The winter of 2025-2026 could mark the start of something broader, though whether cycling is ready to acknowledge it is another question.

If four major transfers can generate more than €25 million in contract buyouts in a single window, then rider development becomes a viable revenue model for teams operating below the super-budget tier. Not the only model, and probably not the most stable one, but viable nonetheless. 

The logic is straightforward: identify talent early, lock them into long contracts, provide enough support to help them break out, then extract compensation when wealthier teams come calling.

This is how football's mid-tier clubs have operated for years. Dortmund develops Erling Haaland. Manchester City pays for him. Dortmund uses that money to sign the next prospect. The cycle continues.

Cycling has resisted this model partly because the sport's economics have never supported it and partly because teams prefer to believe they are building something permanent rather than running a talent pipeline. But this winter suggests the resistance is crumbling. Team Picnic PostNL has been running the pipeline model for a decade. Soudal-QuickStep extracted €7 million for a rider they knew they were losing anyway.
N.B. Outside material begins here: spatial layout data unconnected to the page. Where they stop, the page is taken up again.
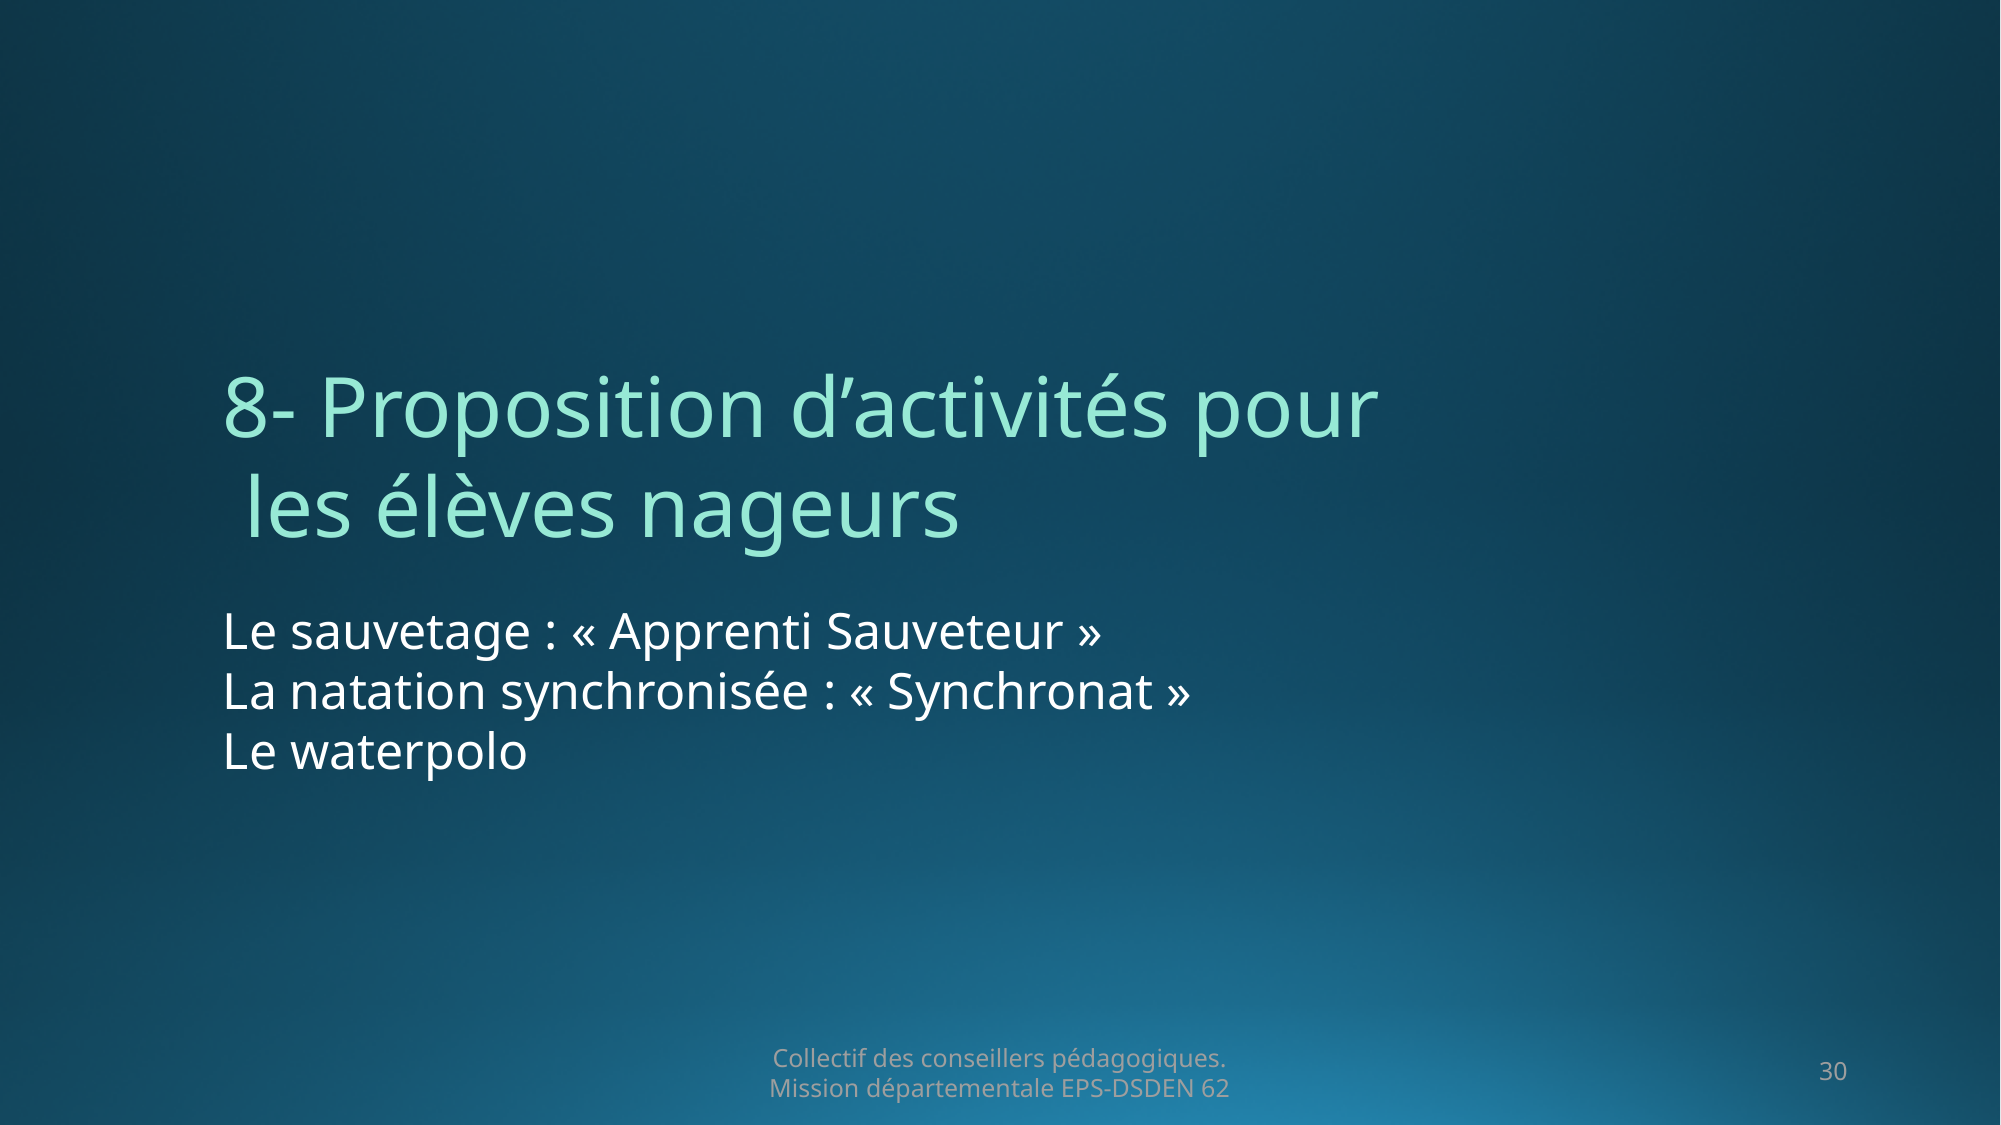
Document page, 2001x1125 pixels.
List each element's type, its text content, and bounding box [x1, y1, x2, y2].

picture [0, 0, 2001, 1125]
text_box <numéro> [1412, 1042, 1863, 1103]
text_box Collectif des conseillers pédagogiques. Mission départementale EPS-DSDEN 62 [662, 1042, 1338, 1103]
text_box 8- Proposition d’activités pour les élèves nageurs Le sauvetage : « Apprenti Sauveteur » La natation synchronisée : « Synchronat » Le waterpolo [208, 346, 1435, 832]
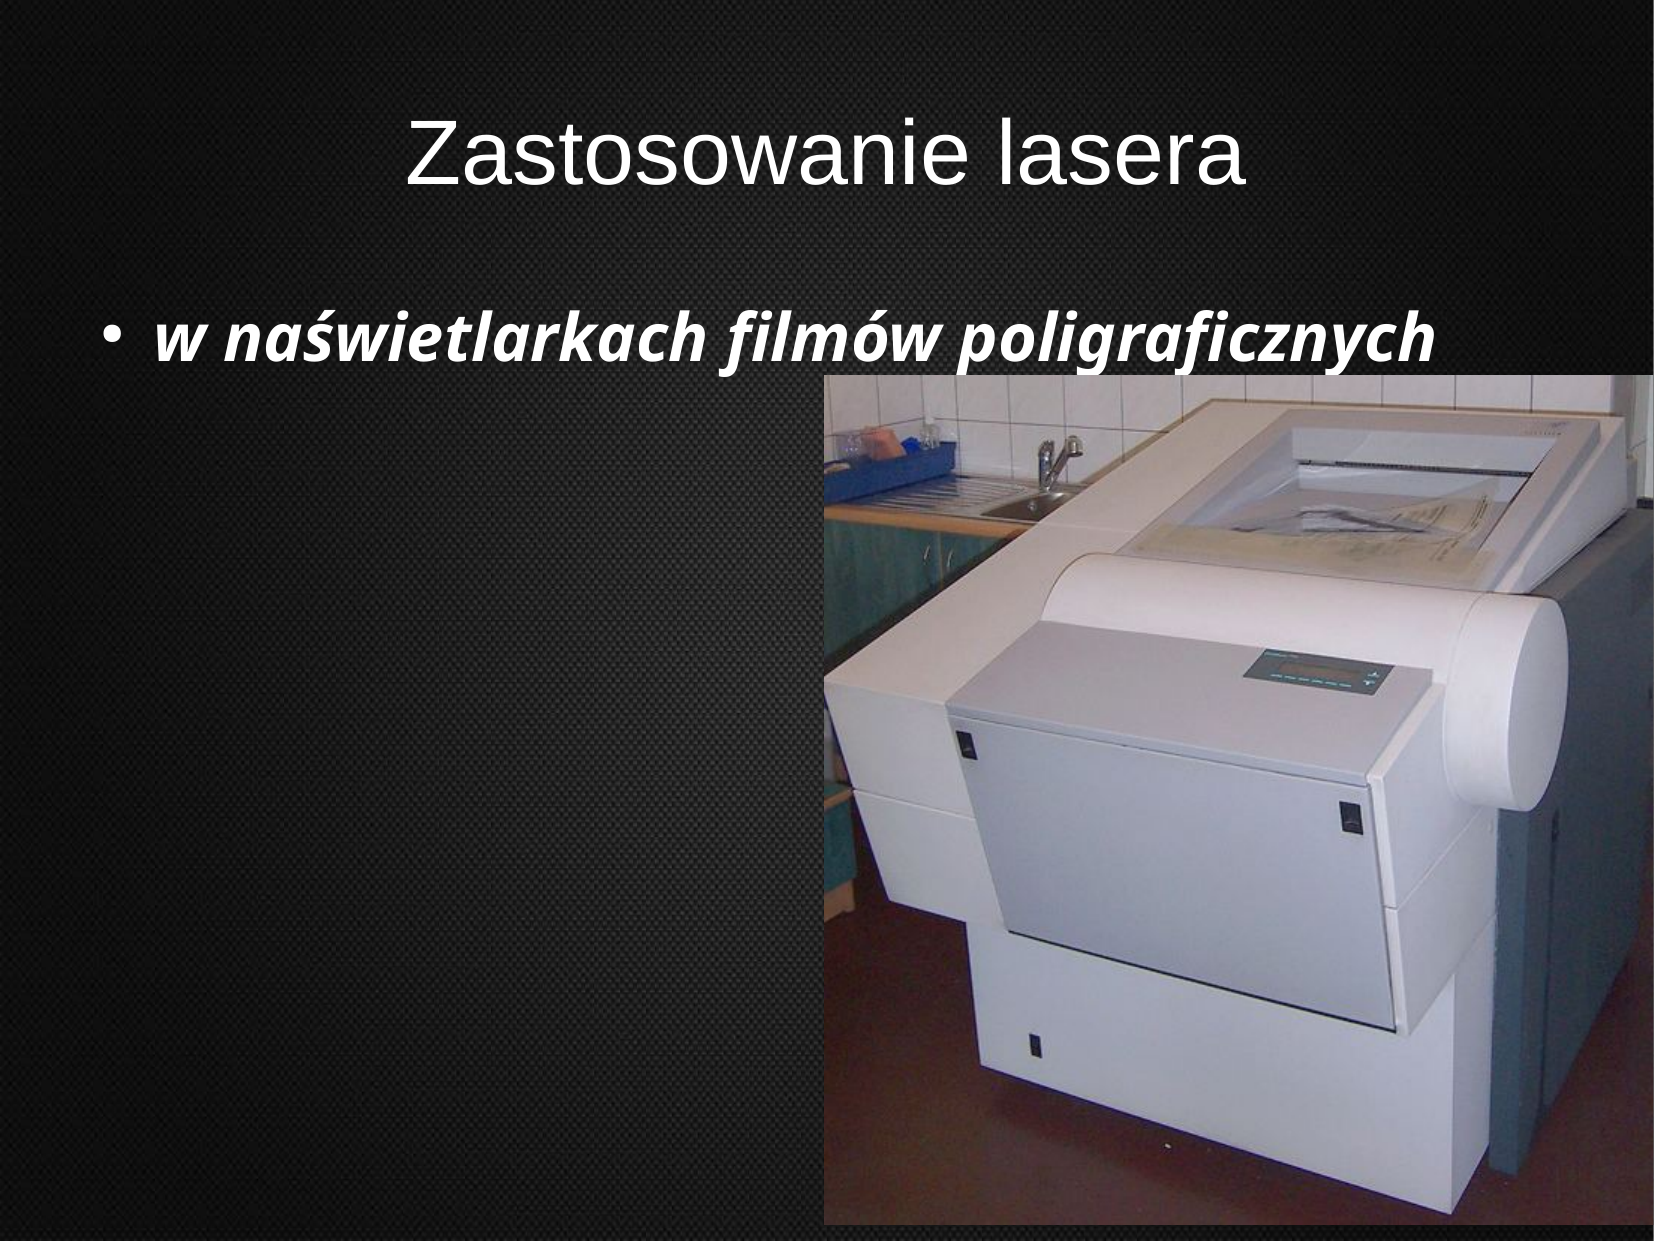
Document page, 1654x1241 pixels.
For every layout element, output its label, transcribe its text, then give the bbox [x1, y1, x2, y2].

UAE turned Ayuso's problematic seasons into a €10 million windfall. Visma-Lease a Bike let Uijtdebroeks leave rather than force an unhappy rider to stay, presumably with compensation attached.

The pattern is clear. The question is whether other teams will follow.

For that to happen, the sport would need to formalise transfer structures in ways it has not yet done. Right now, contract buyouts are negotiated case by case, with no standard framework and no transparency. Teams with leverage can extract fees. Teams without it watch riders leave for nothing. There is no market, only bilateral negotiation.

But if more teams start treating rider development as a revenue stream, the pressure to create formal transfer mechanisms will increase. The UCI may resist, preferring to maintain the fiction that cycling is not football, but the economic reality is already here. Four major buyouts in one transfer window is not an accident. It is a signal that the sport's economics are shifting toward transactions cycling has historically avoided.

For the sport, the model poses harder questions. If contracts become products, does cycling become football? If development teams exist to sell riders to super-budget squads, what happens to competitive balance? If transfer fees reach eight figures, what happens to teams that cannot afford to buy or sell at those levels?

Right now, Team Picnic PostNL has €6 million from the Onley transfer, giving them financial breathing room heading into the next licensing procedure. INEOS Grenadiers has Oscar Onley and renewed Tour de France ambitions. Red Bull-Bora-Hansgrohe has Remco Evenepoel and a leadership crisis to manage. Lidl-Trek has Juan Ayuso and €25 million invested in making him a Grand Tour winner. Movistar has Cian Uijtdebroeks and a four-year window to prove he can deliver.

All five teams got what they needed. The sport, meanwhile, continues to figure out what it is willing to become.